Process mining in Python

Requirements

Python 3.x, opyenxes, pygraphviz (or graphviz).

For this class you can use any Python environment available having the abovementioned libraries.
It is also possible to use: https://colab.research.google.com.

The codes in this lab instruction are based on the codes from the book
A Primer on Process Mining. Practical Skills with Python and Graphviz.
The codes are not optimized and they are supposed to show a step by step process mining solution.

Implementing a simple heuristic miner

Using XUniversalParser in the following excerpt of code, import a repairexample.xes file into your Python script:

from opyenxes.data_in.XUniversalParser import XUniversalParser
 
path = 'repairExample.xes'
 
with open(path) as log_file:
    # parse the log
    log = XUniversalParser().parse(log_file)[0]

Take a look at the log variable. Using log.get_features() or log.get_attributes(), you can check some information about the log.
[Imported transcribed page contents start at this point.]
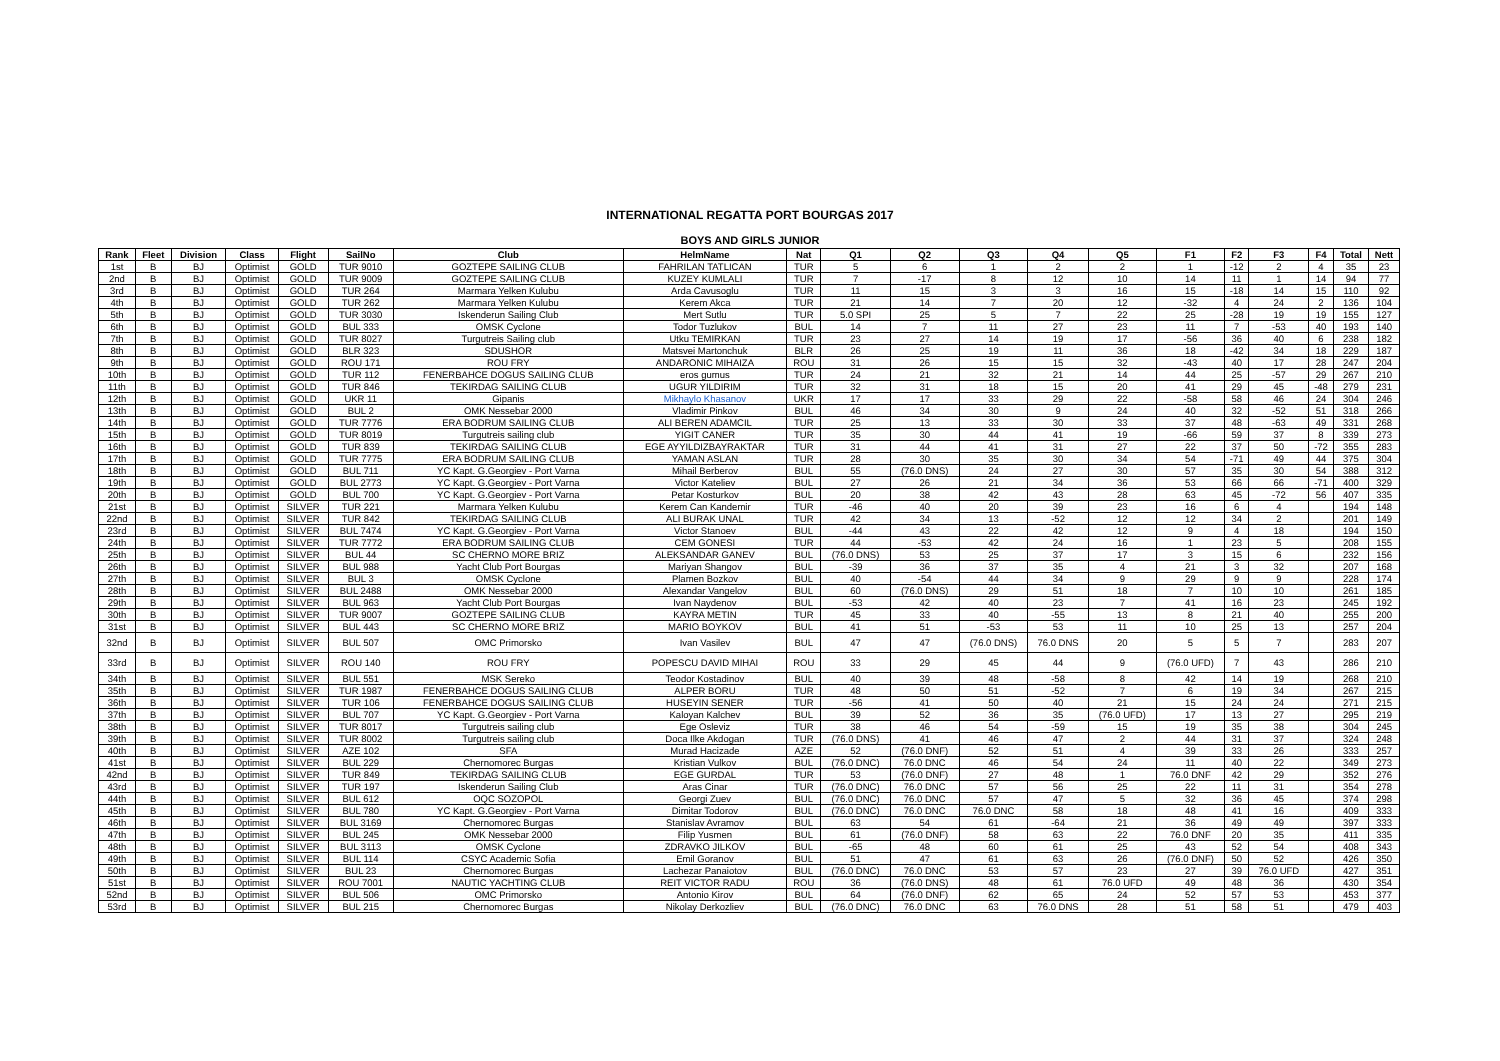INTERNATIONAL REGATTA PORT BOURGAS 2017
BOYS AND GIRLS JUNIOR
| Rank | Fleet | Division | Class | Flight | SailNo | Club | HelmName | Nat | Q1 | Q2 | Q3 | Q4 | Q5 | F1 | F2 | F3 | F4 | Total | Nett |
| --- | --- | --- | --- | --- | --- | --- | --- | --- | --- | --- | --- | --- | --- | --- | --- | --- | --- | --- | --- |
| 1st | B | BJ | Optimist | GOLD | TUR 9010 | GOZTEPE SAILING CLUB | FAHRILAN TATLICAN | TUR | 5 | 6 | 1 | 2 | 2 | 1 | -12 | 2 | 4 | 35 | 23 |
| 2nd | B | BJ | Optimist | GOLD | TUR 9009 | GOZTEPE SAILING CLUB | KUZEY KUMLALI | TUR | 7 | -17 | 8 | 12 | 10 | 14 | 11 | 1 | 14 | 94 | 77 |
| 3rd | B | BJ | Optimist | GOLD | TUR 264 | Marmara Yelken Kulubu | Arda Cavusoglu | TUR | 11 | 15 | 3 | 3 | 16 | 15 | -18 | 14 | 15 | 110 | 92 |
| 4th | B | BJ | Optimist | GOLD | TUR 262 | Marmara Yelken Kulubu | Kerem Akca | TUR | 21 | 14 | 7 | 20 | 12 | -32 | 4 | 24 | 2 | 136 | 104 |
| 5th | B | BJ | Optimist | GOLD | TUR 3030 | Iskenderun Sailing Club | Mert Sutlu | TUR | 5.0 SPI | 25 | 5 | 7 | 22 | 25 | -28 | 19 | 19 | 155 | 127 |
| 6th | B | BJ | Optimist | GOLD | BUL 333 | OMSK Cyclone | Todor Tuzlukov | BUL | 14 | 7 | 11 | 27 | 23 | 11 | 7 | -53 | 40 | 193 | 140 |
| 7th | B | BJ | Optimist | GOLD | TUR 8027 | Turgutreis Sailing club | Utku TEMIRKAN | TUR | 23 | 27 | 14 | 19 | 17 | -56 | 36 | 40 | 6 | 238 | 182 |
| 8th | B | BJ | Optimist | GOLD | BLR 323 | SDUSHOR | Matsvei Martonchuk | BLR | 26 | 25 | 19 | 11 | 36 | 18 | -42 | 34 | 18 | 229 | 187 |
| 9th | B | BJ | Optimist | GOLD | ROU 171 | ROU FRY | ANDARONIC MIHAIZA | ROU | 31 | 26 | 15 | 15 | 32 | -43 | 40 | 17 | 28 | 247 | 204 |
| 10th | B | BJ | Optimist | GOLD | TUR 112 | FENERBAHCE DOGUS SAILING CLUB | eros gumus | TUR | 24 | 21 | 32 | 21 | 14 | 44 | 25 | -57 | 29 | 267 | 210 |
| 11th | B | BJ | Optimist | GOLD | TUR 846 | TEKIRDAG SAILING CLUB | UGUR YILDIRIM | TUR | 32 | 31 | 18 | 15 | 20 | 41 | 29 | 45 | -48 | 279 | 231 |
| 12th | B | BJ | Optimist | GOLD | UKR 11 | Gipanis | Mikhaylo Khasanov | UKR | 17 | 17 | 33 | 29 | 22 | -58 | 58 | 46 | 24 | 304 | 246 |
| 13th | B | BJ | Optimist | GOLD | BUL 2 | OMK Nessebar 2000 | Vladimir Pinkov | BUL | 46 | 34 | 30 | 9 | 24 | 40 | 32 | -52 | 51 | 318 | 266 |
| 14th | B | BJ | Optimist | GOLD | TUR 7776 | ERA BODRUM SAILING CLUB | ALI BEREN ADAMCIL | TUR | 25 | 13 | 33 | 30 | 33 | 37 | 48 | -63 | 49 | 331 | 268 |
| 15th | B | BJ | Optimist | GOLD | TUR 8019 | Turgutreis sailing club | YIGIT CANER | TUR | 35 | 30 | 44 | 41 | 19 | -66 | 59 | 37 | 8 | 339 | 273 |
| 16th | B | BJ | Optimist | GOLD | TUR 839 | TEKIRDAG SAILING CLUB | EGE AYYILDIZBAYRAKTAR | TUR | 31 | 44 | 41 | 31 | 27 | 22 | 37 | 50 | -72 | 355 | 283 |
| 17th | B | BJ | Optimist | GOLD | TUR 7775 | ERA BODRUM SAILING CLUB | YAMAN ASLAN | TUR | 28 | 30 | 35 | 30 | 34 | 54 | -71 | 49 | 44 | 375 | 304 |
| 18th | B | BJ | Optimist | GOLD | BUL 711 | YC Kapt. G.Georgiev - Port Varna | Mihail Berberov | BUL | 55 | (76.0 DNS) | 24 | 27 | 30 | 57 | 35 | 30 | 54 | 388 | 312 |
| 19th | B | BJ | Optimist | GOLD | BUL 2773 | YC Kapt. G.Georgiev - Port Varna | Victor Kateliev | BUL | 27 | 26 | 21 | 34 | 36 | 53 | 66 | 66 | -71 | 400 | 329 |
| 20th | B | BJ | Optimist | GOLD | BUL 700 | YC Kapt. G.Georgiev - Port Varna | Petar Kosturkov | BUL | 20 | 38 | 42 | 43 | 28 | 63 | 45 | -72 | 56 | 407 | 335 |
| 21st | B | BJ | Optimist | SILVER | TUR 221 | Marmara Yelken Kulubu | Kerem Can Kandemir | TUR | -46 | 40 | 20 | 39 | 23 | 16 | 6 | 4 | | 194 | 148 |
| 22nd | B | BJ | Optimist | SILVER | TUR 842 | TEKIRDAG SAILING CLUB | ALI BURAK UNAL | TUR | 42 | 34 | 13 | -52 | 12 | 12 | 34 | 2 | | 201 | 149 |
| 23rd | B | BJ | Optimist | SILVER | BUL 7474 | YC Kapt. G.Georgiev - Port Varna | Victor Stanoev | BUL | -44 | 43 | 22 | 42 | 12 | 9 | 4 | 18 | | 194 | 150 |
| 24th | B | BJ | Optimist | SILVER | TUR 7772 | ERA BODRUM SAILING CLUB | CEM GONESI | TUR | 44 | -53 | 42 | 24 | 16 | 1 | 23 | 5 | | 208 | 155 |
| 25th | B | BJ | Optimist | SILVER | BUL 44 | SC CHERNO MORE BRIZ | ALEKSANDAR GANEV | BUL | (76.0 DNS) | 53 | 25 | 37 | 17 | 3 | 15 | 6 | | 232 | 156 |
| 26th | B | BJ | Optimist | SILVER | BUL 988 | Yacht Club Port Bourgas | Mariyan Shangov | BUL | -39 | 36 | 37 | 35 | 4 | 21 | 3 | 32 | | 207 | 168 |
| 27th | B | BJ | Optimist | SILVER | BUL 3 | OMSK Cyclone | Plamen Bozkov | BUL | 40 | -54 | 44 | 34 | 9 | 29 | 9 | 9 | | 228 | 174 |
| 28th | B | BJ | Optimist | SILVER | BUL 2488 | OMK Nessebar 2000 | Alexandar Vangelov | BUL | 60 | (76.0 DNS) | 29 | 51 | 18 | 7 | 10 | 10 | | 261 | 185 |
| 29th | B | BJ | Optimist | SILVER | BUL 963 | Yacht Club Port Bourgas | Ivan Naydenov | BUL | -53 | 42 | 40 | 23 | 7 | 41 | 16 | 23 | | 245 | 192 |
| 30th | B | BJ | Optimist | SILVER | TUR 9007 | GOZTEPE SAILING CLUB | KAYRA METIN | TUR | 45 | 33 | 40 | -55 | 13 | 8 | 21 | 40 | | 255 | 200 |
| 31st | B | BJ | Optimist | SILVER | BUL 443 | SC CHERNO MORE BRIZ | MARIO BOYKOV | BUL | 41 | 51 | -53 | 53 | 11 | 10 | 25 | 13 | | 257 | 204 |
| 32nd | B | BJ | Optimist | SILVER | BUL 507 | OMC Primorsko | Ivan Vasilev | BUL | 47 | 47 | (76.0 DNS) | 76.0 DNS | 20 | 5 | 5 | 7 | | 283 | 207 |
| 33rd | B | BJ | Optimist | SILVER | ROU 140 | ROU FRY | POPESCU DAVID MIHAI | ROU | 33 | 29 | 45 | 44 | 9 | (76.0 UFD) | 7 | 43 | | 286 | 210 |
| 34th | B | BJ | Optimist | SILVER | BUL 551 | MSK Sereko | Teodor Kostadinov | BUL | 40 | 39 | 48 | -58 | 8 | 42 | 14 | 19 | | 268 | 210 |
| 35th | B | BJ | Optimist | SILVER | TUR 1987 | FENERBAHCE DOGUS SAILING CLUB | ALPER BORU | TUR | 48 | 50 | 51 | -52 | 7 | 6 | 19 | 34 | | 267 | 215 |
| 36th | B | BJ | Optimist | SILVER | TUR 106 | FENERBAHCE DOGUS SAILING CLUB | HUSEYIN SENER | TUR | -56 | 41 | 50 | 40 | 21 | 15 | 24 | 24 | | 271 | 215 |
| 37th | B | BJ | Optimist | SILVER | BUL 707 | YC Kapt. G.Georgiev - Port Varna | Kaloyan Kalchev | BUL | 39 | 52 | 36 | 35 | (76.0 UFD) | 17 | 13 | 27 | | 295 | 219 |
| 38th | B | BJ | Optimist | SILVER | TUR 8017 | Turgutreis sailing club | Ege Osleviz | TUR | 38 | 46 | 54 | -59 | 15 | 19 | 35 | 38 | | 304 | 245 |
| 39th | B | BJ | Optimist | SILVER | TUR 8002 | Turgutreis sailing club | Doca Ilke Akdogan | TUR | (76.0 DNS) | 41 | 46 | 47 | 2 | 44 | 31 | 37 | | 324 | 248 |
| 40th | B | BJ | Optimist | SILVER | AZE 102 | SFA | Murad Hacizade | AZE | 52 | (76.0 DNF) | 52 | 51 | 4 | 39 | 33 | 26 | | 333 | 257 |
| 41st | B | BJ | Optimist | SILVER | BUL 229 | Chernomorec Burgas | Kristian Vulkov | BUL | (76.0 DNC) | 76.0 DNC | 46 | 54 | 24 | 11 | 40 | 22 | | 349 | 273 |
| 42nd | B | BJ | Optimist | SILVER | TUR 849 | TEKIRDAG SAILING CLUB | EGE GURDAL | TUR | 53 | (76.0 DNF) | 27 | 48 | 1 | 76.0 DNF | 42 | 29 | | 352 | 276 |
| 43rd | B | BJ | Optimist | SILVER | TUR 197 | Iskenderun Sailing Club | Aras Cinar | TUR | (76.0 DNC) | 76.0 DNC | 57 | 56 | 25 | 22 | 11 | 31 | | 354 | 278 |
| 44th | B | BJ | Optimist | SILVER | BUL 612 | OQC SOZOPOL | Georgi Zuev | BUL | (76.0 DNC) | 76.0 DNC | 57 | 47 | 5 | 32 | 36 | 45 | | 374 | 298 |
| 45th | B | BJ | Optimist | SILVER | BUL 780 | YC Kapt. G.Georgiev - Port Varna | Dimitar Todorov | BUL | (76.0 DNC) | 76.0 DNC | 76.0 DNC | 58 | 18 | 48 | 41 | 16 | | 409 | 333 |
| 46th | B | BJ | Optimist | SILVER | BUL 3169 | Chernomorec Burgas | Stanislav Avramov | BUL | 63 | 54 | 61 | -64 | 21 | 36 | 49 | 49 | | 397 | 333 |
| 47th | B | BJ | Optimist | SILVER | BUL 245 | OMK Nessebar 2000 | Filip Yusmen | BUL | 61 | (76.0 DNF) | 58 | 63 | 22 | 76.0 DNF | 20 | 35 | | 411 | 335 |
| 48th | B | BJ | Optimist | SILVER | BUL 3113 | OMSK Cyclone | ZDRAVKO JILKOV | BUL | -65 | 48 | 60 | 61 | 25 | 43 | 52 | 54 | | 408 | 343 |
| 49th | B | BJ | Optimist | SILVER | BUL 114 | CSYC Academic Sofia | Emil Goranov | BUL | 51 | 47 | 61 | 63 | 26 | (76.0 DNF) | 50 | 52 | | 426 | 350 |
| 50th | B | BJ | Optimist | SILVER | BUL 23 | Chernomorec Burgas | Lachezar Panaiotov | BUL | (76.0 DNC) | 76.0 DNC | 53 | 57 | 23 | 27 | 39 | 76.0 UFD | | 427 | 351 |
| 51st | B | BJ | Optimist | SILVER | ROU 7001 | NAUTIC YACHTING CLUB | REIT VICTOR RADU | ROU | 36 | (76.0 DNS) | 48 | 61 | 76.0 UFD | 49 | 48 | 36 | | 430 | 354 |
| 52nd | B | BJ | Optimist | SILVER | BUL 506 | OMC Primorsko | Antonio Kirov | BUL | 64 | (76.0 DNF) | 62 | 65 | 24 | 52 | 57 | 53 | | 453 | 377 |
| 53rd | B | BJ | Optimist | SILVER | BUL 215 | Chernomorec Burgas | Nikolay Derkozliev | BUL | (76.0 DNC) | 76.0 DNC | 63 | 76.0 DNS | 28 | 51 | 58 | 51 | | 479 | 403 |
As the parsed log consists of lists of events, you can also select a single event and check its attributes:

event = log[0][0]
event.get_attributes()

For ease of further work, we will create a workflow_log consisting of names of events:

workflow_log = []
for trace in log: 
    workflow_trace = []
    for event in trace[0::2]:
        # get the event name from the event in the log
        event_name = event.get_attributes()['Activity'].get_value()
        workflow_trace.append(event_name)
    workflow_log.append(workflow_trace)

To create a simple heuristic net of task (simplified process model like in Disco tool), we will create a structure in which for each event, we gather a set of all events that precede this event:

w_net = dict()
for w_trace in workflow_log:
    for i in range(0, len(w_trace)-1):
        ev_i, ev_j = w_trace[i], w_trace[i+1]
        if ev_i not in w_net.keys():
            w_net[ev_i] = set()
        w_net[ev_i].add(ev_j)

Take a closer look at the w_net dictionary:

{'Analyze Defect': {'Inform User', 'Repair (Complex)', 'Repair (Simple)'},
 'Archive Repair': {'End'},
 'Inform User': {'Archive Repair', 'End', ...}, 
 ...}

It represents the connections between events:

	Analyze Defect	Archive Repair	Inform User	…	End
Analyze Defect			→
Archive Repair					→
Inform User	→				→
…
End

Visualizing results using Pygraphviz

Using Pygraphviz, we can render an image depicting the process:

import pygraphviz as pgv
G = pgv.AGraph(strict=False, directed=True)
G.graph_attr['rankdir'] = 'LR'
G.node_attr['shape'] = 'Mrecord'
for event in w_net:
    G.add_node(event, style="rounded,filled", fillcolor="#ffffcc")
    for preceding in w_net[event]:
        G.add_edge(event, preceding)
 
G.draw('simple_heuristic_net.png', prog='dot')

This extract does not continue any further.